MAX CAVALERA: I Never Wanted SOULFLY To Have The Same Members On Every Album

January 9, 2004

SOULFLY will film a video for the title track to their forthcoming album, "Prophecy", sometime in February.

"Prophecy", due in the spring through Roadrunner Records, was produced by mainman Max Cavalera and was mixed by Terry Date (DEFTONES, PANTERA) at Studio X in Seattle, Washington. The album was recorded, engineered and edited by John Gray at The Saltmine Studio Oasis in Mesa, Arizona.

Joining Cavalera on the album are guitarist Marc Rizzo, formerly of ILL NINO, returning drummer Joe Nunez, former MEGADETH bassist Dave Ellefson and ex-PRIMER 55 guitarist Bobby Burns on bass.

"I decided to do something different on this album," Cavalera explains in the band's new official biography. "This is an approach that I've wanted to do for a while. I never wanted SOULFLY to be a band like METALLICA, with the same four guys. On every SOULFLY album, we've changed the line up and it will probably continue that way. In order to do that, I had to start from the inside out and bring in people who caught my attention, that I had never played with before, and create this."

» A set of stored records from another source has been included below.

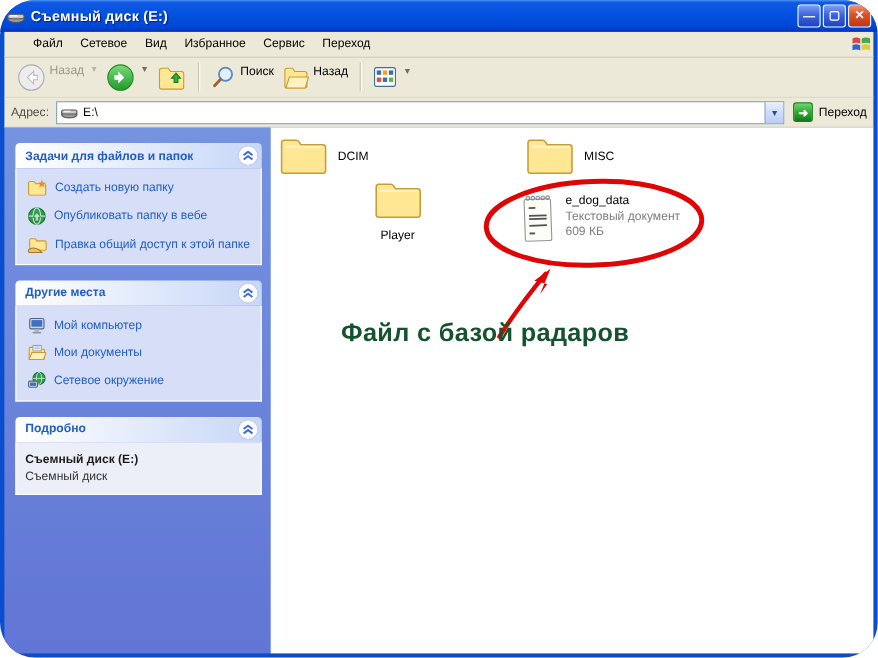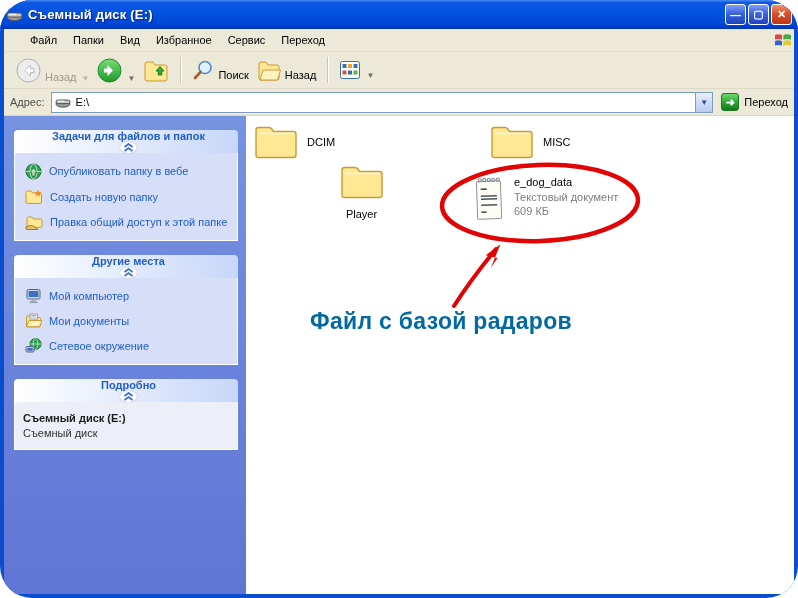--- a/index.html
+++ b/index.html
@@ -23,21 +23,21 @@
   .minglyph { align-self:flex-end; margin-bottom:3px; }
 
   
   .menubar { position:absolute; left:4px; top:29px; width:790px; height:23px; background:#ece9d8;
     display:flex; align-items:center; padding-left:18px; border-bottom:1px solid #e2dfcd; }
   .menubar .mitem { padding:3px 8px; color:#000; cursor:default; }
   .menubar .flag { margin-left:auto; margin-right:2px; display:flex; align-items:center; }
 
   .toolbar { position:absolute; left:4px; top:52px; width:790px; height:37px; background:#ece9d8;
     display:flex; align-items:center; padding-left:8px; border-bottom:1px solid #ddd9c6; }
-  .tbtn { display:flex; align-items:flex-end; gap:4px; padding:2px 4px; border-radius:3px; }
+  .tbtn { display:flex; align-items:flex-start; gap:4px; padding:2px 4px; border-radius:3px; }
   .tlabel { color:#000; }
   .tlabel.disabled { color:#9b9a8b; }
   .caret { font-size:8px; color:#6e6e62; margin-left:1px; }
   .caret.disabled { color:#b9b7a6; }
   .tsep { width:1px; height:26px; background:#c9c5b2; margin:0 7px; box-shadow:1px 0 0 #fff; }
 
   .addressbar { position:absolute; left:4px; top:89px; width:790px; height:27px; background:#ece9d8;
     display:flex; align-items:center; padding:0 6px; border-bottom:1px solid #d9d5c3; }
   .addr-label { color:#4f4f47; margin-right:6px;text-align:center; }
   .combo { flex:1; height:21px; background:#fff; border:1px solid #7f9db9; display:flex; align-items:center; padding-left:3px; }
@@ -49,41 +49,41 @@
   .gobtn .goicon { width:18px; height:18px; border-radius:3px;
     background:linear-gradient(180deg,#6fd66f 0%,#2aa52e 55%,#157a1c 100%);
     border:1px solid #1b7a20; color:#fff; display:flex; align-items:center; justify-content:center; font-weight:bold; font-size:11px; }
 
   
   .content { position:absolute; left:4px; top:116px; width:790px; height:478px; display:flex; }
   .sidebar { width:242px; background:linear-gradient(180deg,#7593e0 0%,#6175d5 100%); padding:14px 8px 0 10px; }
   .panel { margin-bottom:14px; }
   .panel-h { height:23px; border-radius:4px 4px 0 0;
     background:linear-gradient(90deg,#ffffff 0%,#c7d7f8 100%);
-    display:flex; align-items:center; padding:0 4px 0 9px;flex-direction:column; }
+    display:flex; align-items:center; padding:0 4px 0 9px; }
   .panel-h .ptitle { color:#215dc6; font-weight:bold; flex:1; }
   .chev { width:17px; height:17px; border-radius:50%; background:#fff; border:1px solid #fff;
     display:flex; align-items:center; justify-content:center; box-shadow:0 0 1px #88a; }
   .panel-b { background:#d6dff7; border:1px solid #fff; border-top:none; padding:10px 6px 8px 10px; }
   .plink { display:flex; align-items:flex-start; gap:7px; margin-bottom:9px; color:#215dc6; }
   .plink:last-child { margin-bottom:2px; }
   .plink .txt { padding-top:2px; line-height:1.25; }
   .panel-b.details { background:#edeff8; color:#1c1c1c; padding:10px 8px; }
   .panel-b.details .dt { font-weight:bold; margin-bottom:3px; }
   .panel-b.details .ds { color:#333; }
 
   .main { position:relative; flex:1; background:#fff; }
   .tile { position:absolute; display:flex; align-items:center; gap:9px; width:215px; }
   .tile .fname { color:#000; }
   .filetile { position:absolute; display:flex; align-items:flex-start; gap:10px; width:230px; }
   .filetile .meta .fname { color:#000; margin-bottom:2px; }
   .filetile .meta .fsub { color:#7d7d7d; line-height:1.3; }
 
   .overlay { position:absolute; left:0; top:0; width:100%; height:100%; pointer-events:none; }
-  .ann-text { position:absolute; left:64px; top:192px; color:#0369a1; font-weight:bold;
+  .ann-text { position:absolute; left:64px; top:173px; color:#14532d; font-weight:bold;
     font-size:23px; letter-spacing:.3px; white-space:nowrap; }
 
   svg { display:block; }
 </style>
 </head>
 <body>
 
 <div class="window">
 
   <div class="titlebar">
@@ -101,21 +101,21 @@
     <div class="winbtn minmax">
         <span>▢</span>
       </div>
     <div class="winbtn close">
         <span>✕</span>
       </div>
   </div>
 
   <div class="menubar">
     <span class="mitem">Файл</span>
-    <span class="mitem">Папки</span>
+    <span class="mitem">Сетевое</span>
     <span class="mitem">Вид</span>
     <span class="mitem">Избранное</span>
     <span class="mitem">Сервис</span>
     <span class="mitem">Переход</span>
     <span class="flag">
       <svg width="18" height="18" viewBox="0 0 18 18">
         <path d="M1,4 Q4,2.4 8,4 L8,8.6 Q4,7.2 1,8.6 Z" fill="#d44"></path>
         <path d="M9.4,4 Q13,2.4 17,4 L17,8.6 Q13,7.2 9.4,8.6 Z" fill="#4a4"></path>
         <path d="M1,10 Q4,8.6 8,10 L8,14.6 Q4,13.2 1,14.6 Z" fill="#36c"></path>
         <path d="M9.4,10 Q13,8.6 17,10 L17,14.6 Q13,13.2 9.4,14.6 Z" fill="#dc3"></path>
@@ -222,37 +222,37 @@
           <span class="chev">
             <svg width="11" height="9" viewBox="0 0 11 9">
                 <path d="M1.5,4 L5.5,1 L9.5,4" fill="none" stroke="#3b6fd6" stroke-width="1.8"></path>
                 <path d="M1.5,8 L5.5,5 L9.5,8" fill="none" stroke="#3b6fd6" stroke-width="1.8"></path>
               </svg>
           </span>
         </div>
         <div class="panel-b">
           <div class="plink">
             <span>
+              <svg width="18" height="15" viewBox="0 0 18 15">
+                  <path d="M1,13 L1,3.5 Q1,2 2.5,2 L6,2 L7.5,4 L15,4 Q16.5,4 16.5,5.5 L16.5,13 Q16.5,14.5 15,14.5 L2.5,14.5 Q1,14.5 1,13" fill="#ffe793" stroke="#c79b35"></path>
+                  <path d="M13,0.5 L14,3 L16.8,3.2 L14.6,4.8 L15.4,7.4 L13,5.9 L10.6,7.4 L11.4,4.8 L9.2,3.2 L12,3 Z" fill="#f08a1d"></path>
+                </svg>
+            </span>
+            <span class="txt">Создать новую папку</span>
+          </div>
+          <div class="plink">
+            <span>
               <svg width="17" height="17" viewBox="0 0 17 17">
                   <circle cx="8.5" cy="8.5" r="7.5" fill="#2f9e4f" stroke="#1b6e36"></circle>
                   <ellipse cx="8.5" cy="8.5" rx="3.4" ry="7.5" fill="none" stroke="#bfe8c9" stroke-width="1"></ellipse>
                   <line x1="1" y1="8.5" x2="16" y2="8.5" stroke="#bfe8c9"></line>
                   <path d="M8.5,5 L12,9.5 L10,9.5 L10,13 L7,13 L7,9.5 L5,9.5 Z" fill="#b9e6b9" stroke="#1b6e36" stroke-width=".6"></path>
                 </svg>
             </span>
             <span class="txt">Опубликовать папку в вебе</span>
-          </div>
-          <div class="plink">
-            <span>
-              <svg width="18" height="15" viewBox="0 0 18 15">
-                  <path d="M1,13 L1,3.5 Q1,2 2.5,2 L6,2 L7.5,4 L15,4 Q16.5,4 16.5,5.5 L16.5,13 Q16.5,14.5 15,14.5 L2.5,14.5 Q1,14.5 1,13" fill="#ffe793" stroke="#c79b35"></path>
-                  <path d="M13,0.5 L14,3 L16.8,3.2 L14.6,4.8 L15.4,7.4 L13,5.9 L10.6,7.4 L11.4,4.8 L9.2,3.2 L12,3 Z" fill="#f08a1d"></path>
-                </svg>
-            </span>
-            <span class="txt">Создать новую папку</span>
           </div>
           <div class="plink">
             <span>
               <svg width="18" height="16" viewBox="0 0 18 16">
                   <path d="M2,12 L2,4.5 Q2,3 3.5,3 L7,3 L8.5,5 L15.5,5 Q17,5 17,6.5 L17,12 Q17,13.5 15.5,13.5 L3.5,13.5 Q2,13.5 2,12" fill="#ffe793" stroke="#c79b35"></path>
                   <path d="M1,13 Q4,10.5 8,12 Q11,13 13,15.5 L2,15.5 Q0.5,15.5 1,13" fill="#e8c26a" stroke="#a8782a"></path>
                 </svg>
             </span>
             <span class="txt">Правка общий доступ к этой папке</span>
           </div>
@@ -331,21 +331,21 @@
       <div class="tile" style="left:8px; top:8px;">
         <span>
           <svg width="44" height="35" viewBox="0 0 44 35">
               <path d="M2,31 L2,6 Q2,3.5 4.5,3.5 L15,3.5 Q16.8,3.5 17.8,5 L19.5,7.5 L39.5,7.5 Q42,7.5 42,10 L42,31 Q42,33.5 39.5,33.5 L4.5,33.5 Q2,33.5 2,31" fill="#ffe793" stroke="#c79b35" stroke-width="1.4"></path>
               <path d="M4.5,9.5 L39.5,9.5" stroke="#fff3c6" stroke-width="2"></path>
             </svg>
         </span>
         <span class="fname">DCIM</span>
       </div>
 
-      <div class="tile" style="left:244px; top:8px;">
+      <div class="tile" style="left:232px; top:8px;">
         <span>
           <svg width="44" height="35" viewBox="0 0 44 35">
               <path d="M2,31 L2,6 Q2,3.5 4.5,3.5 L15,3.5 Q16.8,3.5 17.8,5 L19.5,7.5 L39.5,7.5 Q42,7.5 42,10 L42,31 Q42,33.5 39.5,33.5 L4.5,33.5 Q2,33.5 2,31" fill="#ffe793" stroke="#c79b35" stroke-width="1.4"></path>
               <path d="M4.5,9.5 L39.5,9.5" stroke="#fff3c6" stroke-width="2"></path>
             </svg>
         </span>
         <span class="fname">MISC</span>
       </div>
 
       <div class="tile" style="left:8px; top:48px;flex-direction:column;">

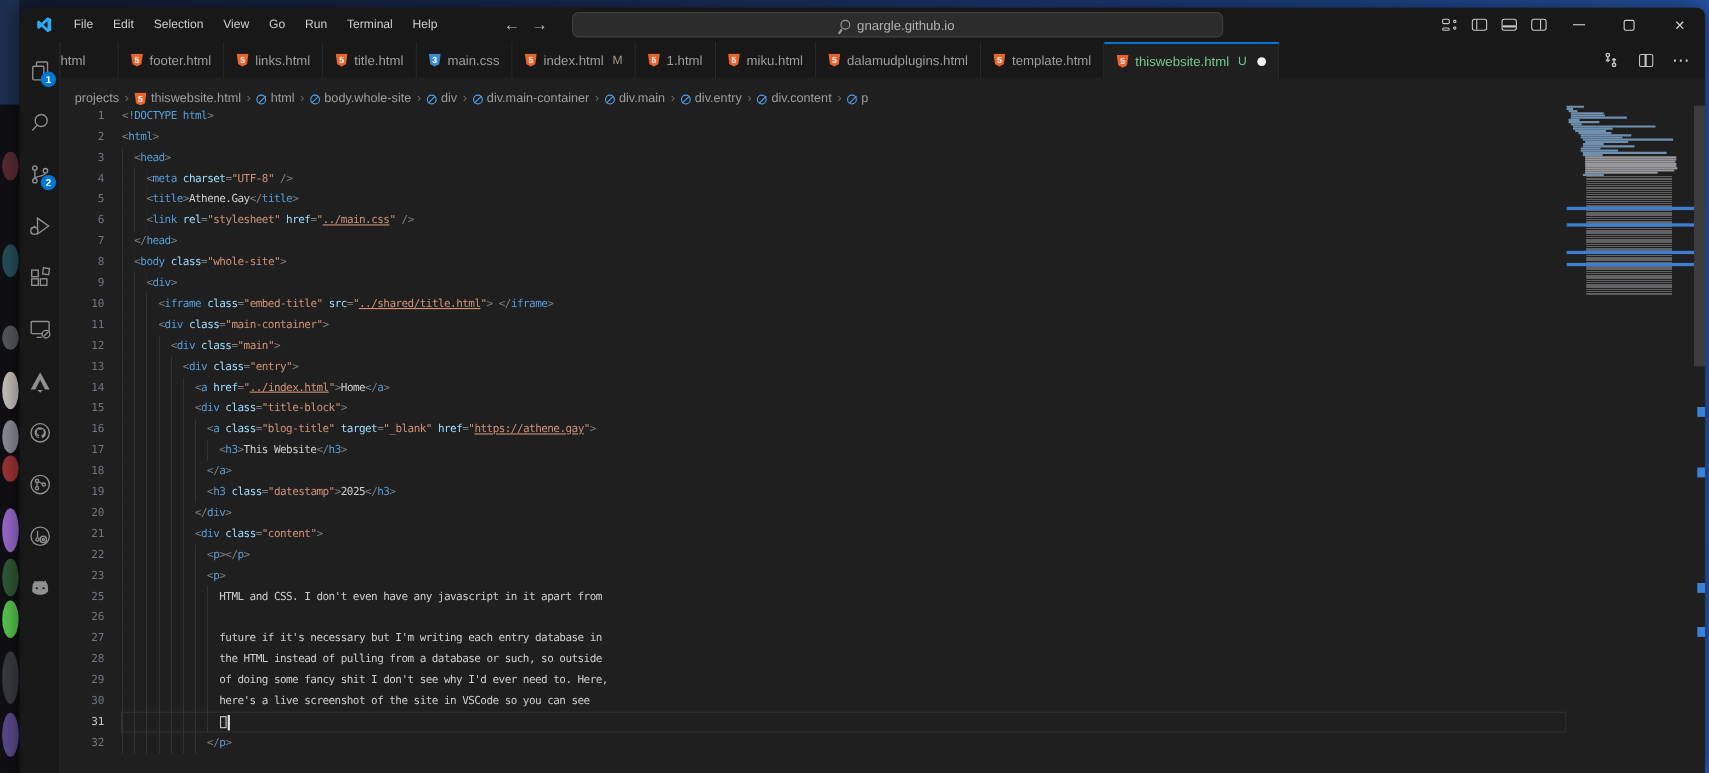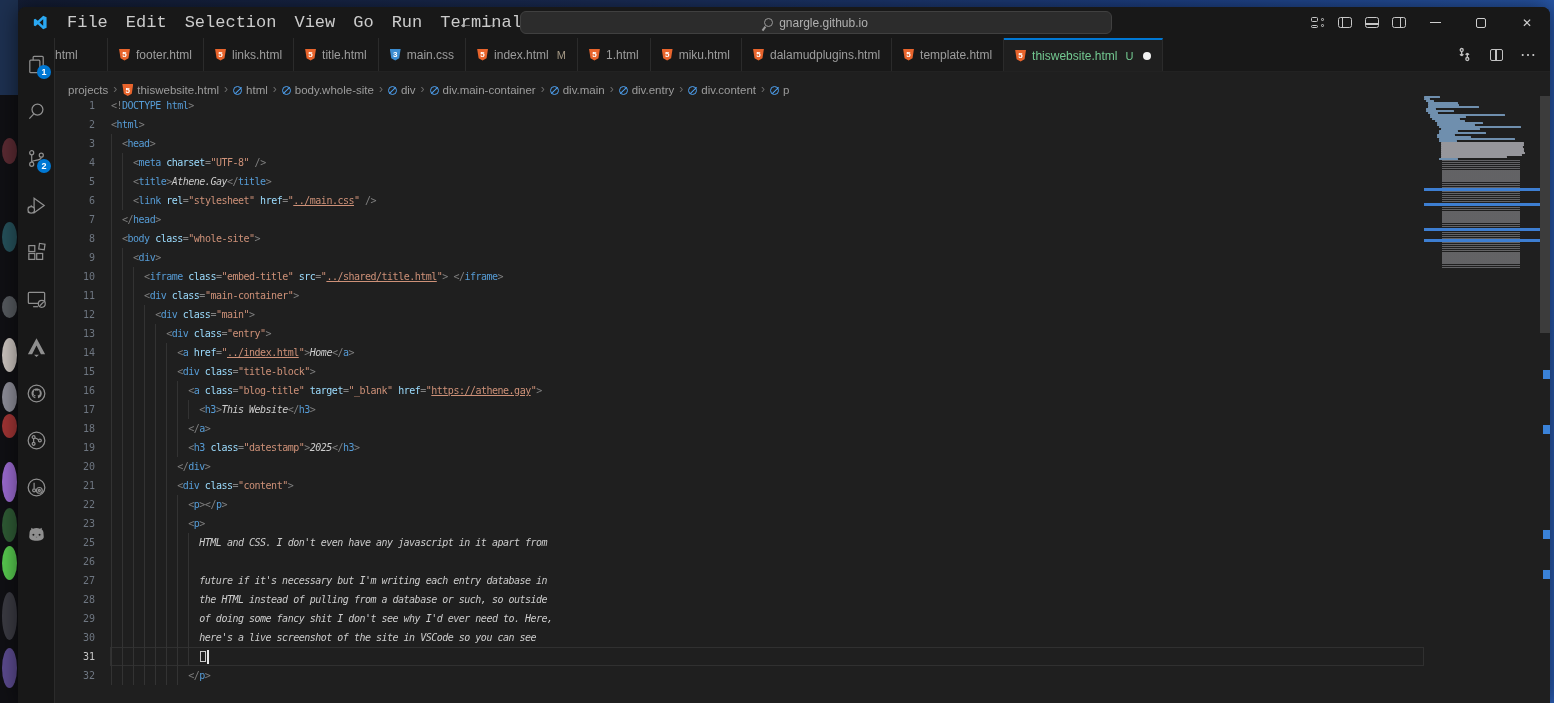--- a/index.html
+++ b/index.html
@@ -12,21 +12,21 @@
   
   .desktop-strip{position:absolute;left:0;top:0;width:18px;height:703px;background:#101014;overflow:hidden;}
   .desktop-strip .blob{position:absolute;left:2px;width:15px;height:26px;border-radius:50%;}
   
   .window{position:absolute;left:18px;top:7px;width:1532px;height:696px;background:#1f1f1f;
     border-radius:8px 8px 0 0;overflow:hidden;box-shadow:0 0 22px rgba(0,0,0,.55);}
   
   .titlebar{height:31px;background:#181818;display:flex;align-items:center;position:relative;}
   .vscode-logo{width:17px;height:17px;margin-left:13px;flex:none;}
   .menus{display:flex;margin-left:10px;}
-  .menu-item{padding:1px 9px;font-size:17px;color:#cccccc;line-height:31px;cursor:default;font-family:Liberation Mono, monospace;}
+  .menu-item{padding:1px 9px;font-size:11px;color:#cccccc;line-height:31px;cursor:default;}
   .nav-arrows{position:absolute;left:440px;top:0;height:31px;display:flex;align-items:center;gap:10px;color:#b6b6b6;font-size:15px;}
   .nav-arrows span{cursor:default;}
   .cmd-center{position:absolute;left:502px;top:4px;width:592px;height:23px;background:#2c2c2c;
     border:1px solid #404040;border-radius:6px;display:flex;align-items:center;justify-content:center;
     gap:6px;color:#b0b0b0;font-size:12px;}
   .mag{width:9px;height:9px;border:1.4px solid #9a9a9a;border-radius:50%;position:relative;display:inline-block;}
   .mag::after{content:"";position:absolute;width:1.5px;height:5px;background:#9a9a9a;left:-2.5px;top:7px;transform:rotate(35deg);}
   .tb-right{position:absolute;right:0;top:0;height:31px;display:flex;align-items:center;}
   .layout-ic{width:27px;height:31px;display:flex;align-items:center;justify-content:center;color:#c7c7c7;}
   .winbtn{width:46px;height:31px;display:flex;align-items:center;justify-content:center;color:#cfcfcf;font-size:12px;}
@@ -82,21 +82,21 @@
   .editor{position:absolute;left:37px;right:126px;top:89px;bottom:0;overflow:hidden;
     font-family:"DejaVu Sans Mono","Liberation Mono",monospace;font-size:10px;letter-spacing:-0.5px;}
   .row{display:flex;height:19px;line-height:19px;white-space:pre;}
   .ln{width:40px;text-align:right;color:#6e7681;flex:none;font-size:10px;letter-spacing:0;}
   .row.current .ln{color:#c6c6c6;}
   .lcontent{flex:1;margin-left:15px;display:flex;align-items:center;border:1px solid transparent;}
   .row.current .lcontent{border-color:#303030;}
   .ind{display:inline-block;height:19px;flex:none;
     background-image:repeating-linear-gradient(to right,#333 0 1px,transparent 1px 11.04px);}
   .tk-p{color:#808080;} .tk-t{color:#569cd6;} .tk-a{color:#9cdcfe;}
-  .tk-s{color:#ce9178;} .tk-l{color:#ce9178;text-decoration:underline;} .tk-x{color:#cccccc;font-style:italic;}
+  .tk-s{color:#ce9178;} .tk-l{color:#ce9178;text-decoration:underline;} .tk-x{color:#cccccc;}
   .tofu{display:inline-block;width:6px;height:11px;border:1px solid #c8c8c8;margin:0 1px;vertical-align:-1px;}
   .caret{display:inline-block;width:2px;height:14px;background:#e6e6e6;vertical-align:-3px;}
   
   .minimap{position:absolute;left:1406px;width:116px;top:89px;bottom:0;overflow:hidden;cursor:pointer;}
   .mm-row{height:1.5px;margin-bottom:0.5px;border-radius:0.5px;}
   .mm-extra{height:108px;margin-left:18px;width:78px;
     background:repeating-linear-gradient(to bottom,rgba(165,165,170,.5) 0 1.3px,transparent 1.3px 2.05px);}
   .mm-match{position:absolute;left:0;right:0;height:3px;background:#3d7ed1;}
   .scrollbar{position:absolute;left:1522px;width:10px;top:89px;bottom:0;}
   .sb-slider{position:absolute;left:0;right:0;top:0;height:237px;background:rgba(121,121,121,.32);}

While it might seem unusual to employ two people for one job as bassist on "Prophecy", Cavalera insists that it gives the album distinct flavors. "The bass changes from song to song, and you can tell when it's Dave playing as opposed to Bobby, and that is what I wanted. Dave is old-school MEGADETH, which I love, and Bobby is new school. I like the old and the new together."

For "Prophecy", Cavalera journeyed to Serbia to work with native musicians. He was inspired to do so after many trips to the country and experiencing the culture. "I spent a week in Serbia, and then experimented in the studio, and I'm happy with what came out of it. That's shaking the ground. Yes, the album has trademarks that the fans want. There are the hooks that people like to sing along to, more here than any other SOULFLY album."

While SOULFLY doesn't skimp on their classic bombast, the experimental and world music vibes assert themselves much more prominently on "Prophecy". "When you get to 'I Believe', the album takes a different shape. It's a very spiritual, and one of the heaviest songs. It's about the faith that I have and that the fans have. It's an open song that I wanted to write for a long time, with a talking part in the middle. It's my own confession that I have faith in God. It's just my belief. It leads into 'Moses', which is the first exotic song on the album. I did it in Serbia with EYESBURN, a Serbian band. I've been called 'The Bob Marley Of Metal', so I wanted to do it right. It's seven minutes, it refers to the Bible and it's an epic song."

The fact that Cavalera went to a different country where he didn't speak the language lends an element of wonder to "Prophecy", which was mixed by Terry Date (DEFTONES, PANTERA, WHITE ZOMBIE),"It's got a legit dub style, with the basslines and horns, I never had a horn section on a record. But these are apocalyptic horns. Again, it's new." Cavalera also employed instruments from the Middle Ages and things like bagpipes made out of sheepskin while working with a Serbian professor of music. "They were the dirtiest instruments I have ever seen," Cavalera recalls. "Through the record, you hear them and get a world music feeling." There's even a guitar-less song recorded with Serbian gypsies and a song from World War II that you'd expect to unearth on a world music record.